As for the local authorities, they attributed the carpenter's vanishing act to more mundane circumstances. One senior officer wrote in a report to the regional governor, that the unhappy Darius Stenof had gone off with a circus dancer. A gypsy woman twice his age. For one such circus had passed through the area, the same week Darius buried himself one last time in the abbey's graveyard.
31
Darius seldom wandered far from home, and when he did go off to visit neighboring villages he didn’t stay away longer than a fortnight. He was predictable in this sense alone. And he willingly confess to others that he couldn’t recall experiencing the urge to drift like vagabonds and gypsies did. Anselm Stenof had taught him the worth and significance of being tethered to the past. And he’d phrased it thus to Father Nimorous. He had said to the Abbot, I'm what becomes of the past. A sentiment that captured the stoicism and resonance and something of the despondency of Darius's life since his father's death.
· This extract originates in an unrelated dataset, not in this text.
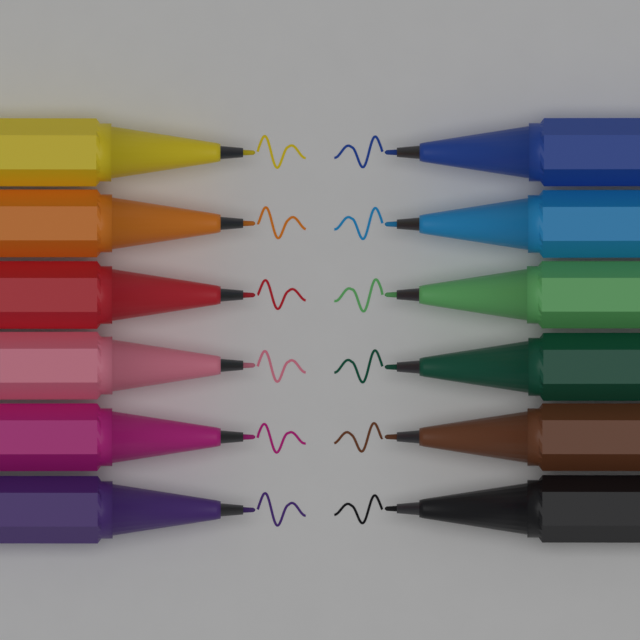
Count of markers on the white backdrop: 12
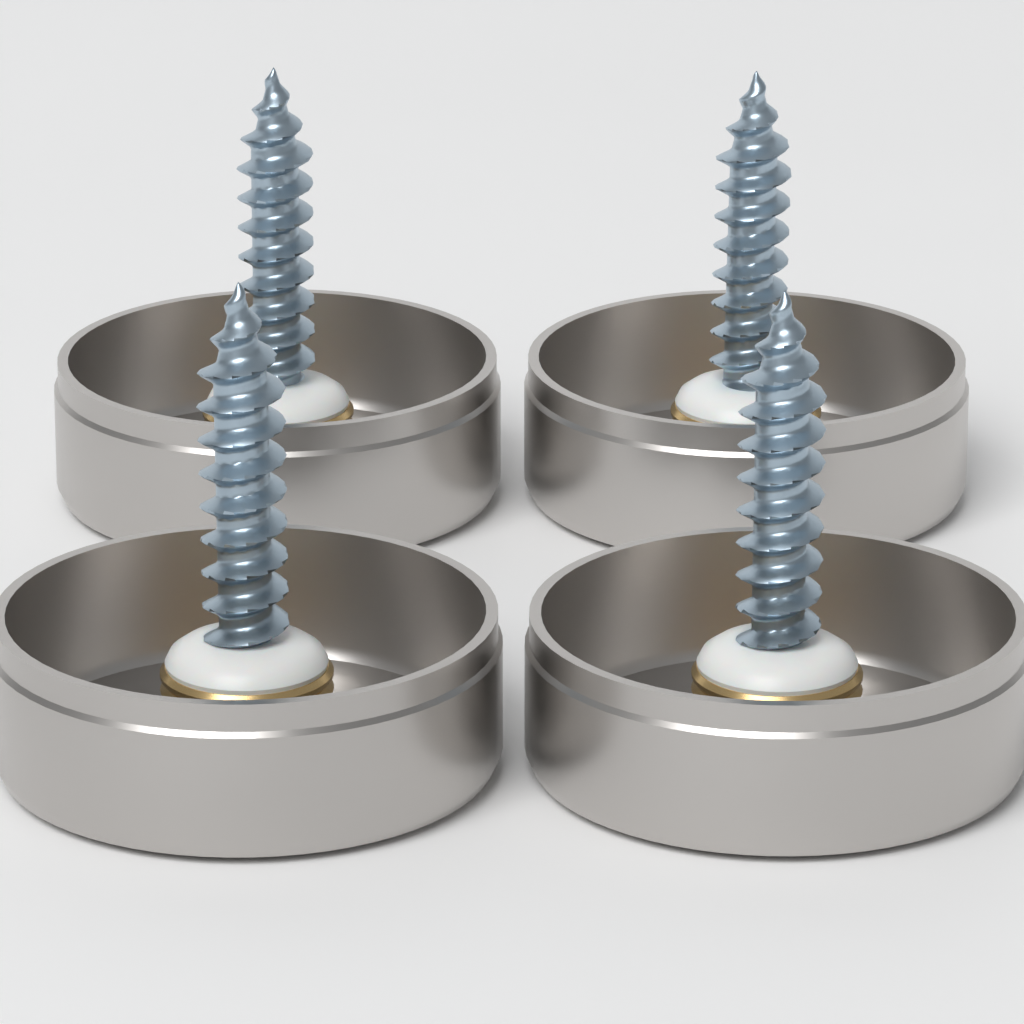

The thought that the past is the same as the future, that everything may stay as it is for all eternity, should concern no one, he had confided to the Abbot. I was nothing before I was born to my parents. Why should I heed the whip of so-called obligations to make something of myself now? How should I profit from what I leave behind?
The Abbot offered Darius silence in reply. The old monk dreaded having to admit to anyone (his confessor was ignorant of the matter) that he’d been plagued by heretical doubts and outright doctrinal deviations every day and every night of his contemplative life. The life everlasting promised by the holy books and all the splendors of heaven hadn’t alleviated the insomnia the Abbot had suffered from for years.
32
There were to be twenty-nine days of unabated rain. Every door in Grouffe was kept bolted against it. It forced people, when they felt the lack of constraint, to converse in whispers. The river rose and flooded the abbey's graveyard. In some corners only the tops of the headstones and the ironwork of crucifixes were visible from the road. This, the Father Abbot confided in young Brother Terta, is the second time in living memory that the river has risen so high. And that the rains have reduced Grouffe to such gloom, devastation, and sadness.
With a sigh and a twist of the lips the Abbot added, I won’t live to see another flood like this one.